◆ Task details ◆
Within the listing below, please show every line carrying the string "pixels".

◆ Input ◆
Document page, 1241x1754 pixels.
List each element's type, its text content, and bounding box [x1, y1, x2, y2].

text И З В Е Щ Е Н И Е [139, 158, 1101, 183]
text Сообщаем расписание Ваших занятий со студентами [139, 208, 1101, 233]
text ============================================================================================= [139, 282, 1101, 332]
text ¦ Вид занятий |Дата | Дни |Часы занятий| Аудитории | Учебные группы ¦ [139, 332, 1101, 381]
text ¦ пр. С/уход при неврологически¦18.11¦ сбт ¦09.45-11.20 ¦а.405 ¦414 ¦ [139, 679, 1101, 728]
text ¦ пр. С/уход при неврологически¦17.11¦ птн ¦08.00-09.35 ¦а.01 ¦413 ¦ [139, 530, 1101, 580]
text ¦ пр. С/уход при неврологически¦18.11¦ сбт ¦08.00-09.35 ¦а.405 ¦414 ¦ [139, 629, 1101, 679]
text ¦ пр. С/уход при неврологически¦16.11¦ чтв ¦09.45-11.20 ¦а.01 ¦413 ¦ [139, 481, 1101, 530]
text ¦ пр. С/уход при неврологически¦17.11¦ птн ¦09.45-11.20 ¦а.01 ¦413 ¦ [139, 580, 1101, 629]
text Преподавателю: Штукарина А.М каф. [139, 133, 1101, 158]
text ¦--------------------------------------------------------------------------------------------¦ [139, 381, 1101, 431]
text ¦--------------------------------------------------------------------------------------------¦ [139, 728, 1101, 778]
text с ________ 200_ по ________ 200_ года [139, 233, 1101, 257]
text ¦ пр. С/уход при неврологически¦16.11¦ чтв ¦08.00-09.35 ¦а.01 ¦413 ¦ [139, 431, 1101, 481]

* * *

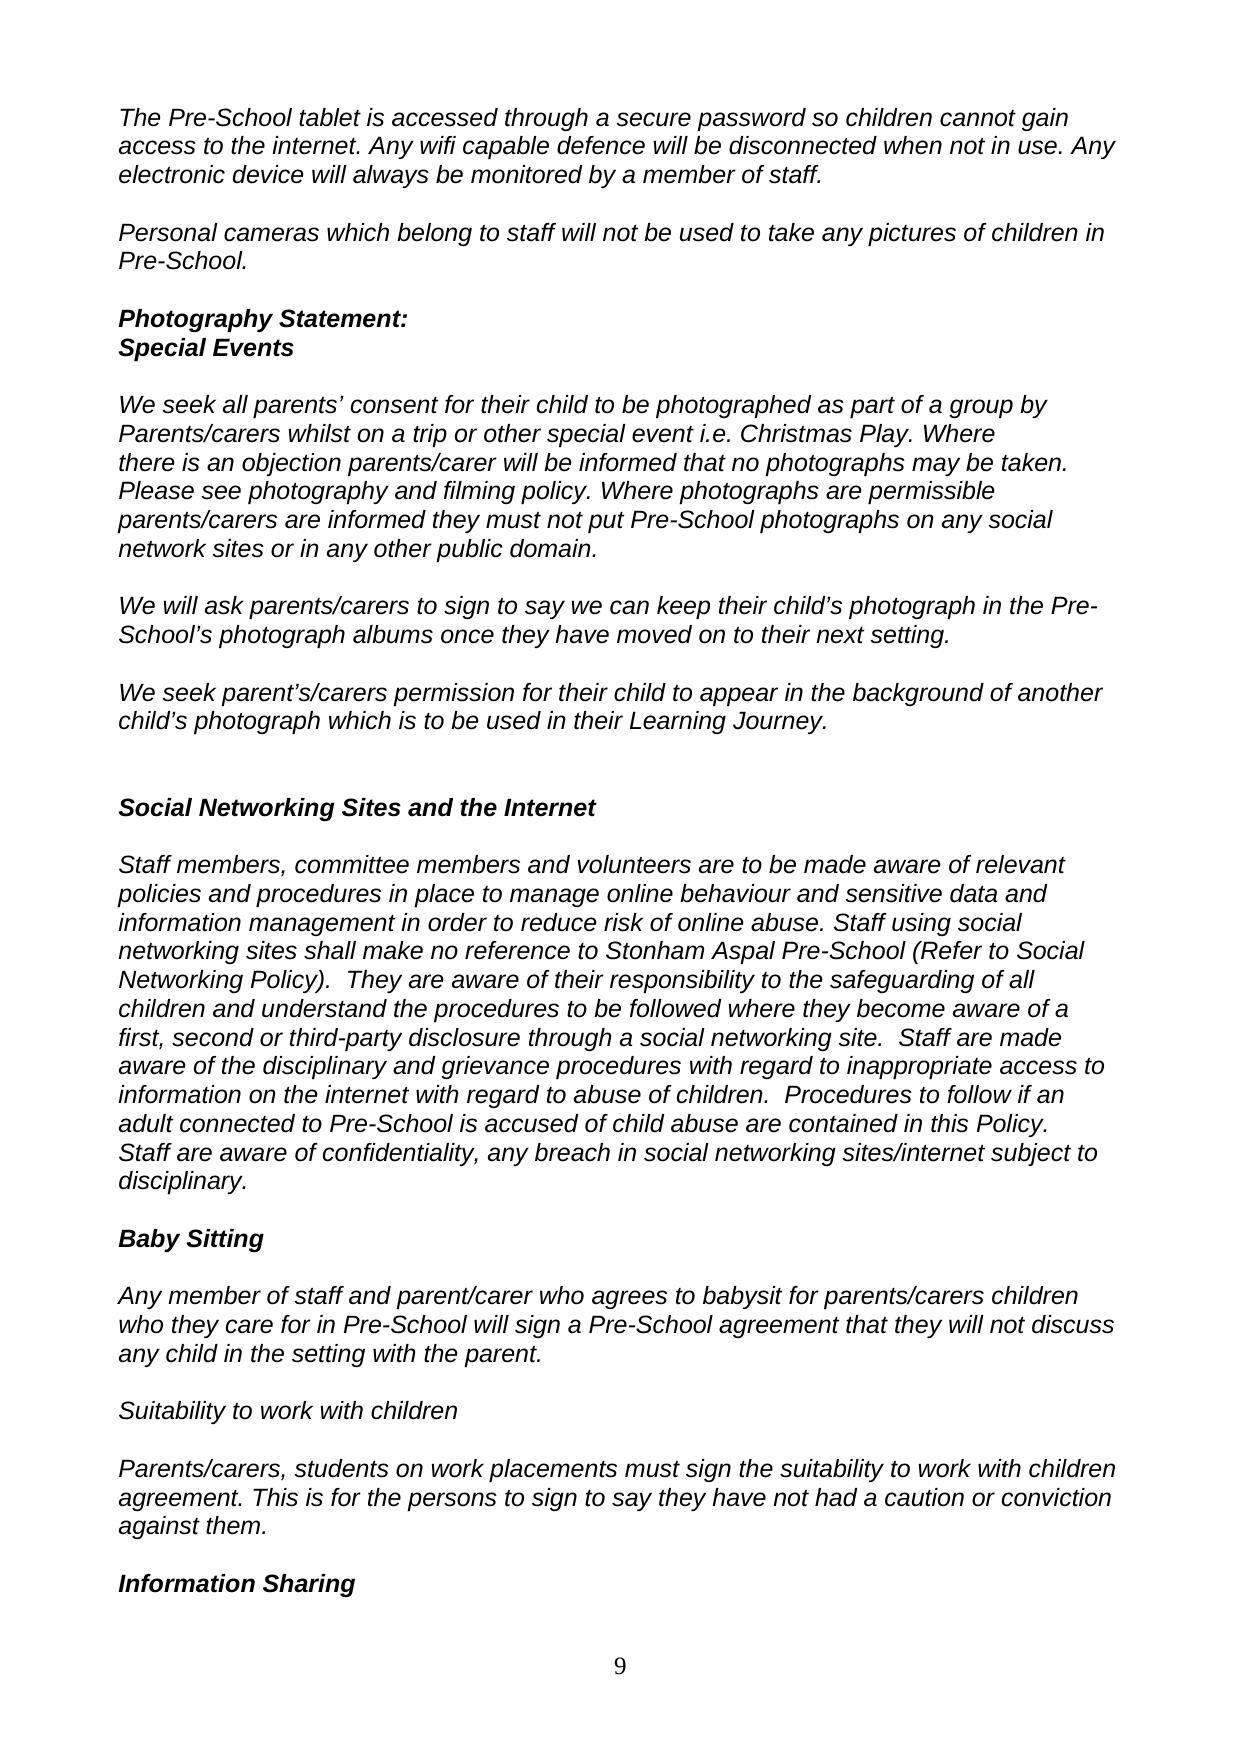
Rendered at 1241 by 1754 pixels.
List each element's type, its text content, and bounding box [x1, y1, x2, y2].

◆ Reply to the task ◆
Document page, 1241x1754 pixels.
Rendered at 1241 by 1754 pixels.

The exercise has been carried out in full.